**** Trecho selecionado

Introdução do livro “Uma atriz brasileira”, de Eliana Pace, para a Coleção Aplauso (Leia a obra na íntegra)
Geórgia Gomide é uma mulher surpreendente.
Nos nossos dois primeiros encontros, sentadas lado a lado no sofá de sua ampla casa de Perdizes, onde viveu até 2008, água e cafezinho servidos, fala timidamente de sua vida de esportista e de como começou sua carreira de atriz. Parece desconfiada, constrangida em expor sua vida e seus segredos para uma pessoa estranha. No terceiro contato, deixamos o sofá e ficamos cara a cara na mesa de jantar. Geórgia fica mais solta quando estamos frente a frente, olho no olho.

********
**** Extrato de dados

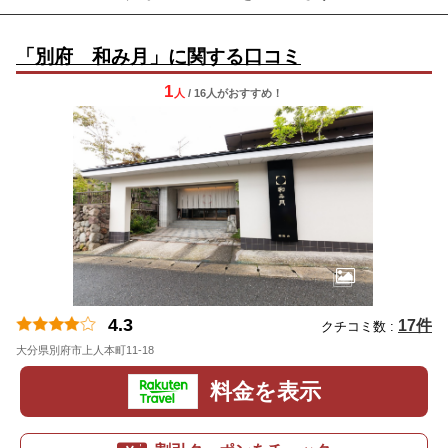
「別府 和み月」に関する口コミ
1
人
/ 16人
が
おすすめ！
4.3
17件
クチコミ数 :
大分県別府市上人本町11-18
料金を表示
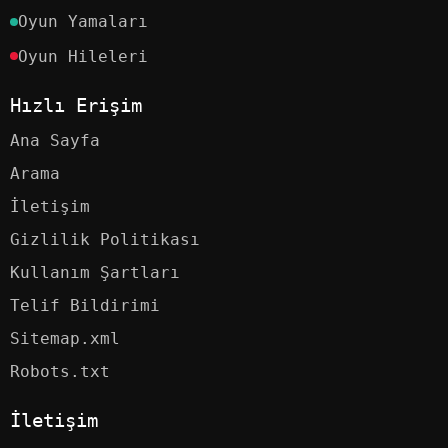
Oyun Yamaları
Oyun Hileleri
Hızlı Erişim
Ana Sayfa
Arama
İletişim
Gizlilik Politikası
Kullanım Şartları
Telif Bildirimi
Sitemap.xml
Robots.txt
İletişim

********

*Tarefa:* Pode reproduzir, sem nenhuma alteração, a parte do trecho selecionado que começa em "Geórgia Gomide é" e segue até "olho no olho."?

*Resposta:*
Geórgia Gomide é uma mulher surpreendente.
Nos nossos dois primeiros encontros, sentadas lado a lado no sofá de sua ampla casa de Perdizes, onde viveu até 2008, água e cafezinho servidos, fala timidamente de sua vida de esportista e de como começou sua carreira de atriz. Parece desconfiada, constrangida em expor sua vida e seus segredos para uma pessoa estranha. No terceiro contato, deixamos o sofá e ficamos cara a cara na mesa de jantar. Geórgia fica mais solta quando estamos frente a frente, olho no olho.